Cada vez com mais frequência, as missões de manutenção da paz da ONU recebem um mandato para tomar todas as medidas necessárias a fim de proteger os civis na sua área de operações. Esta é uma tarefa importantíssima, mas muito difícil de cumprir. O CICV é consciente dos desafios enfrentados pelas forças da ONU, especialmente quando os recursos destinados para a obtenção destes objetivos são insuficientes.

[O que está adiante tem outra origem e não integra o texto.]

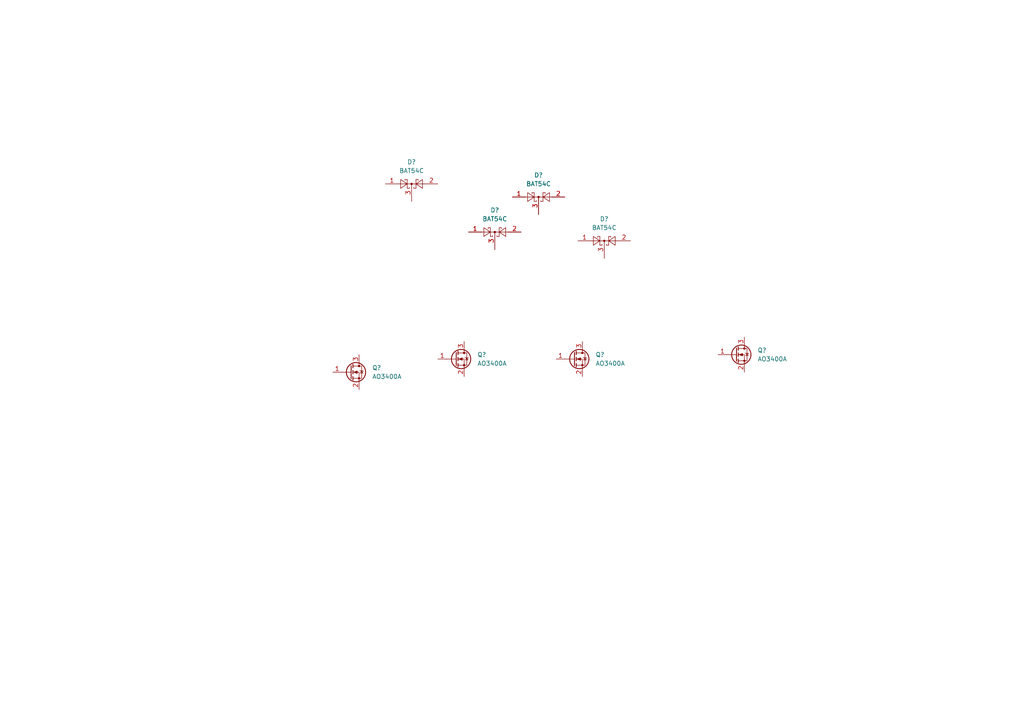
<source format=kicad_sch>
(kicad_sch (version 20211123) (generator eeschema)

  (uuid 881fc544-329f-4f60-b075-ad36b6b480d9)

  (paper "A4")

  


  (symbol (lib_id "Diode:BAT54C") (at 143.51 67.31 0) (unit 1)
    (in_bom yes) (on_board yes) (fields_autoplaced)
    (uuid 0d7ee4db-34ab-4639-ba01-cbc6c600b971)
    (property "Reference" "D?" (id 0) (at 143.51 60.96 0))
    (property "Value" "BAT54C" (id 1) (at 143.51 63.5 0))
    (property "Footprint" "Package_TO_SOT_SMD:SOT-23" (id 2) (at 145.415 64.135 0)
      (effects (font (size 1.27 1.27)) (justify left) hide)
    )
    (property "Datasheet" "http://www.diodes.com/_files/datasheets/ds11005.pdf" (id 3) (at 141.478 67.31 0)
      (effects (font (size 1.27 1.27)) hide)
    )
    (pin "1" (uuid 93e16903-84d8-4f12-bf10-5f7efe8bd70e))
    (pin "2" (uuid 0c312829-19a1-4951-b3e6-69618f700279))
    (pin "3" (uuid 22577622-5146-4245-b91c-fbcb8a3d0a18))
  )

  (symbol (lib_id "Transistor_FET:AO3400A") (at 166.37 104.14 0) (unit 1)
    (in_bom yes) (on_board yes) (fields_autoplaced)
    (uuid 1a2774b5-56fb-4816-beb1-3bea2a89e80d)
    (property "Reference" "Q?" (id 0) (at 172.72 102.8699 0)
      (effects (font (size 1.27 1.27)) (justify left))
    )
    (property "Value" "AO3400A" (id 1) (at 172.72 105.4099 0)
      (effects (font (size 1.27 1.27)) (justify left))
    )
    (property "Footprint" "Package_TO_SOT_SMD:SOT-23" (id 2) (at 171.45 106.045 0)
      (effects (font (size 1.27 1.27) italic) (justify left) hide)
    )
    (property "Datasheet" "http://www.aosmd.com/pdfs/datasheet/AO3400A.pdf" (id 3) (at 166.37 104.14 0)
      (effects (font (size 1.27 1.27)) (justify left) hide)
    )
    (pin "1" (uuid c86eacaa-093c-41f0-83b4-3e1e391765e2))
    (pin "2" (uuid 581a2190-2fed-40c8-a915-6b0b34bfa481))
    (pin "3" (uuid b52b755b-0159-4ddb-851d-001c2bacb22a))
  )

  (symbol (lib_id "Diode:BAT54C") (at 175.26 69.85 0) (unit 1)
    (in_bom yes) (on_board yes) (fields_autoplaced)
    (uuid 496c9b8b-a2ce-4b65-ad82-5a3649ff982a)
    (property "Reference" "D?" (id 0) (at 175.26 63.5 0))
    (property "Value" "BAT54C" (id 1) (at 175.26 66.04 0))
    (property "Footprint" "Package_TO_SOT_SMD:SOT-23" (id 2) (at 177.165 66.675 0)
      (effects (font (size 1.27 1.27)) (justify left) hide)
    )
    (property "Datasheet" "http://www.diodes.com/_files/datasheets/ds11005.pdf" (id 3) (at 173.228 69.85 0)
      (effects (font (size 1.27 1.27)) hide)
    )
    (pin "1" (uuid 7e0c9dab-46d2-4497-89b7-b9aa729af120))
    (pin "2" (uuid f3445e5a-939f-446b-a1c0-0273950bea96))
    (pin "3" (uuid 353876bb-367a-4cd4-bb09-3437466155e5))
  )

  (symbol (lib_id "Transistor_FET:AO3400A") (at 213.36 102.87 0) (unit 1)
    (in_bom yes) (on_board yes) (fields_autoplaced)
    (uuid 8260f156-2189-44c0-9540-0a54e1773231)
    (property "Reference" "Q?" (id 0) (at 219.71 101.5999 0)
      (effects (font (size 1.27 1.27)) (justify left))
    )
    (property "Value" "AO3400A" (id 1) (at 219.71 104.1399 0)
      (effects (font (size 1.27 1.27)) (justify left))
    )
    (property "Footprint" "Package_TO_SOT_SMD:SOT-23" (id 2) (at 218.44 104.775 0)
      (effects (font (size 1.27 1.27) italic) (justify left) hide)
    )
    (property "Datasheet" "http://www.aosmd.com/pdfs/datasheet/AO3400A.pdf" (id 3) (at 213.36 102.87 0)
      (effects (font (size 1.27 1.27)) (justify left) hide)
    )
    (pin "1" (uuid 1b15ae4b-a45a-43d5-980b-a7de09ef8c73))
    (pin "2" (uuid 510c8dd8-8919-4833-8ec7-bb7d47291fb1))
    (pin "3" (uuid bf42e062-7147-41ec-82de-a4dd354e57e0))
  )

  (symbol (lib_id "Diode:BAT54C") (at 119.38 53.34 0) (unit 1)
    (in_bom yes) (on_board yes) (fields_autoplaced)
    (uuid b8076d8d-e357-4a8a-bdd8-0b45affcf02f)
    (property "Reference" "D?" (id 0) (at 119.38 46.99 0))
    (property "Value" "BAT54C" (id 1) (at 119.38 49.53 0))
    (property "Footprint" "Package_TO_SOT_SMD:SOT-23" (id 2) (at 121.285 50.165 0)
      (effects (font (size 1.27 1.27)) (justify left) hide)
    )
    (property "Datasheet" "http://www.diodes.com/_files/datasheets/ds11005.pdf" (id 3) (at 117.348 53.34 0)
      (effects (font (size 1.27 1.27)) hide)
    )
    (pin "1" (uuid 1644537a-1dd8-4e1b-8cea-cbbb617c569d))
    (pin "2" (uuid 790d9f28-5e4b-4936-a96f-882adf72aabd))
    (pin "3" (uuid 6fd755f6-2efa-4478-89e1-f64e9462fd27))
  )

  (symbol (lib_id "Transistor_FET:AO3400A") (at 101.6 107.95 0) (unit 1)
    (in_bom yes) (on_board yes) (fields_autoplaced)
    (uuid e2231f3c-3bb1-4394-93b1-f0d3f854c4c0)
    (property "Reference" "Q?" (id 0) (at 107.95 106.6799 0)
      (effects (font (size 1.27 1.27)) (justify left))
    )
    (property "Value" "AO3400A" (id 1) (at 107.95 109.2199 0)
      (effects (font (size 1.27 1.27)) (justify left))
    )
    (property "Footprint" "Package_TO_SOT_SMD:SOT-23" (id 2) (at 106.68 109.855 0)
      (effects (font (size 1.27 1.27) italic) (justify left) hide)
    )
    (property "Datasheet" "http://www.aosmd.com/pdfs/datasheet/AO3400A.pdf" (id 3) (at 101.6 107.95 0)
      (effects (font (size 1.27 1.27)) (justify left) hide)
    )
    (pin "1" (uuid 7b4ece13-edae-46b4-b111-cae37f156a3c))
    (pin "2" (uuid 7836f0bd-0819-4cc0-8281-00dbe93c767f))
    (pin "3" (uuid 8c488598-685a-45fa-99da-3ada1a6327a8))
  )

  (symbol (lib_id "Transistor_FET:AO3400A") (at 132.08 104.14 0) (unit 1)
    (in_bom yes) (on_board yes) (fields_autoplaced)
    (uuid e6feccbb-4a5f-4b26-bfe6-0ecf05db9e1e)
    (property "Reference" "Q?" (id 0) (at 138.43 102.8699 0)
      (effects (font (size 1.27 1.27)) (justify left))
    )
    (property "Value" "AO3400A" (id 1) (at 138.43 105.4099 0)
      (effects (font (size 1.27 1.27)) (justify left))
    )
    (property "Footprint" "Package_TO_SOT_SMD:SOT-23" (id 2) (at 137.16 106.045 0)
      (effects (font (size 1.27 1.27) italic) (justify left) hide)
    )
    (property "Datasheet" "http://www.aosmd.com/pdfs/datasheet/AO3400A.pdf" (id 3) (at 132.08 104.14 0)
      (effects (font (size 1.27 1.27)) (justify left) hide)
    )
    (pin "1" (uuid 0b2d211d-4f9e-49ae-a7f7-23b9e35e513f))
    (pin "2" (uuid 3bb5bf8f-7a1e-45e2-84b7-c5a2fe8b0e38))
    (pin "3" (uuid f628e3cf-2557-49d5-985f-b2f7cce641bb))
  )

  (symbol (lib_id "Diode:BAT54C") (at 156.21 57.15 0) (unit 1)
    (in_bom yes) (on_board yes) (fields_autoplaced)
    (uuid f2de895c-3f97-47b8-b57c-d37d535fb6e9)
    (property "Reference" "D?" (id 0) (at 156.21 50.8 0))
    (property "Value" "BAT54C" (id 1) (at 156.21 53.34 0))
    (property "Footprint" "Package_TO_SOT_SMD:SOT-23" (id 2) (at 158.115 53.975 0)
      (effects (font (size 1.27 1.27)) (justify left) hide)
    )
    (property "Datasheet" "http://www.diodes.com/_files/datasheets/ds11005.pdf" (id 3) (at 154.178 57.15 0)
      (effects (font (size 1.27 1.27)) hide)
    )
    (pin "1" (uuid 6eb7b69f-d046-4b76-9486-02f8fd974a0f))
    (pin "2" (uuid 7ace791d-e6d8-43ba-a21a-9f857def2086))
    (pin "3" (uuid fee8cfad-23c1-47e0-bed2-9777e344ec29))
  )
)

</source>
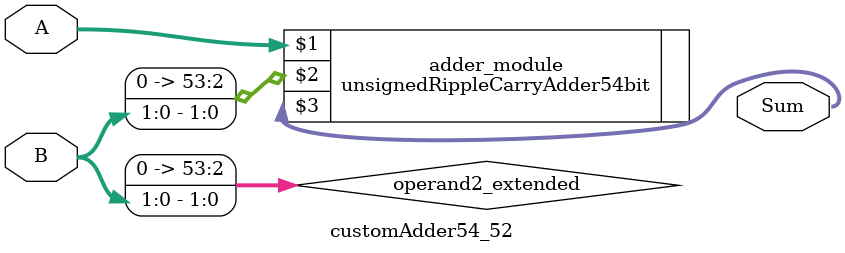
<source format=v>
module customAdder54_52(
                        input [53 : 0] A,
                        input [1 : 0] B,
                        
                        output [54 : 0] Sum
                );

        wire [53 : 0] operand2_extended;
        
        assign operand2_extended =  {52'b0, B};
        
        unsignedRippleCarryAdder54bit adder_module(
            A,
            operand2_extended,
            Sum
        );
        
        endmodule
        
</source>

As medidas tomadas pelas missões de manutenção da paz da ONU a fim de garantir que as partes de um conflito cumpram com o DIH também podem exercer um papel fundamental na melhora da difícil situação enfrentada pela população civil. Estas medidas têm como base a obrigação de respeitar e garantir o respeito ao DIH, conforme estipulado no Artigo 1º.comum às quatro Convenções de Genebra de 1949, cujos conteúdos são vinculantes às Nações Unidas e aos países que enviam tropas. Em relação a essa questão, o desenvolvimento e a implementação de políticas, tais como a política de devida diligência dos direitos humanos de 2013 sobre o apoio da ONU a forças de segurança que não sejam as das ONU, constituem uma contribuição importante para melhorar a proteção dos civis.
 

O Comitê Internacional da Cruz Vermelha (CICV) acolhe a implementação de estratégias existentes para proteger civis que têm melhorado e continuarão melhorando a capacidade das missões de manutenção de paz da ONU de assistir e trazer alívio a civis afetados por conflitos armados e outras situações de violência. Essas estratégias são um importante avanço. A sua implementação exige um diálogo profundo entre as organizações humanitárias dedicadas a trabalhos de proteção. Em relação a esse tema, o CICV gostaria de assinalar que recentemente produziu uma edição revisada das normas profissionais para trabalhos de proteção. Essas normas são um importante ponto de referência para a interação entre as várias agências e organizações dedicadas a trabalhos de proteção, com o objetivo de maximizar os resultados. As normas também poderiam informar o desenvolvimento e a implementação de estratégias de proteção de civis pelas missões de manutenção da paz da ONU.
 

O CICV continua convencido de que as forças militares da ONU e da polícia devem receber treinamento e recursos adequados e contar com um domínio das normas jurídicas relevantes, se houver a expectativa de que lidem com os desafios encontrados durante o cumprimento das suas obrigações. O DIH e outros corpos jurídicos aplicáveis – tal como o Direito Internacional dos Direitos Humanos – devem ser devidamente integrados à sua doutrina, educação, treinamento e a suas práticas. Na qualidade de promotor e guardião do DIH, o CICV está pronto para continuar oferecendo o seu apoio e experiência no treinamento de participantes de missões de manutenção da paz da ONU, tanto nos momentos prévios ao envio, como no lugar das operações.
 

O CICV está comprometido a manter e continuar o diálogo altamente construtivo sobre temas operacionais e jurídicos relativos à manutenção da paz. Isto será buscado em conjunto com as Nações Unidas tanto em Nova York como no terreno, e também com os Estados-Membros, que têm um importante papel a cumprir ao dar forma às operações e políticas de manutenção de paz.